この記事はキーボード #1 Advent Calendar 2019の12/15 の記事です。
https://adventar.org/calendars/4117

はじめに

Polaris旋風のあと、物が届いた訳でもないのにアルミ削り出しケースのキーボードが欲しくなった。
geekhackのGBやmechmarketに良さそうなものが見つからない。
さて、作るかと手を動かし始めたのは今年の9月頃だった。

少し前からNomu30を普段使いしていて、”30%いけるじゃん”と調子に乗っていた私はオーソリニアで3行11列のキーボードの設計を始めていた。
ある程度形になったところで国内やアメリカの工場でケース加工の見積もりをとると1台分ならギリギリ現実的みたいな価格が返ってくる。

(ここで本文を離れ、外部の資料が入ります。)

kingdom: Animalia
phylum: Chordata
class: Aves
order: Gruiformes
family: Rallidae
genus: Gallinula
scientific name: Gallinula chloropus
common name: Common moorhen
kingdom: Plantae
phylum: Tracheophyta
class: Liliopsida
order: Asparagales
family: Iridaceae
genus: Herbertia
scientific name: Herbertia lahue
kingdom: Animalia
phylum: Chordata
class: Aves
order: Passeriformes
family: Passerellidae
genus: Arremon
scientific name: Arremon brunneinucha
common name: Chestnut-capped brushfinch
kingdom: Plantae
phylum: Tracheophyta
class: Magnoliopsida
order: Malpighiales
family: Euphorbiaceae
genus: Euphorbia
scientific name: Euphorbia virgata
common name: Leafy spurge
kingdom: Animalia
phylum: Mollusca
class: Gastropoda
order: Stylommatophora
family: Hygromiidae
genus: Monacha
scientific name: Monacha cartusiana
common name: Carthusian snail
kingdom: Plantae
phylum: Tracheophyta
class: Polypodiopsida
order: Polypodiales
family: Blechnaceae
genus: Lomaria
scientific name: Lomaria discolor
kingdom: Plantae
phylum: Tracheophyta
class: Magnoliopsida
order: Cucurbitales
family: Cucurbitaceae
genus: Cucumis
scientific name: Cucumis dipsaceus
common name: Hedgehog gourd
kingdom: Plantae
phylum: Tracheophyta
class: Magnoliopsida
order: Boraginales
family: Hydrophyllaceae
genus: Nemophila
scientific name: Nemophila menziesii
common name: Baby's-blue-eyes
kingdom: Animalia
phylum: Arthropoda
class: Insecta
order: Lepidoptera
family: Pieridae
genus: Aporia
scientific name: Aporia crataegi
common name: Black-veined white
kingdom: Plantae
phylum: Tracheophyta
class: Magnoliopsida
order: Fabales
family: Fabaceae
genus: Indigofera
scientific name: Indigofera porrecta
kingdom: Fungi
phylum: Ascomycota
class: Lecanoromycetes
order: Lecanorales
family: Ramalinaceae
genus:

「試作を切削で繰り返すのは現実的ではない、不本意だけど3Dプリントで作って本番だけ、いやでもそれだと天キーに間に合わないぞ」
そのタイミングで、遊舎工房から「Big Switch入荷しました」のツイートを目にした。

Big Switchを1キーで使えるケースをテストケースとすれば、加工は体積が33キーよりも小さい分安く済む、
スイッチだけ買ったけどケースがなく持て余してる人たちにいくつかは売れるだろうと目論んだのである。

そのあと、中国でケースを製造してもらうことを決めたのは本当にたまたまで、海外に頼むなら中国でも同じようなものだしと
気まぐれにもらった見積の金額に驚愕して即決した。(この記事とかこの本は読んでいたのだけどさっぱり忘れてました)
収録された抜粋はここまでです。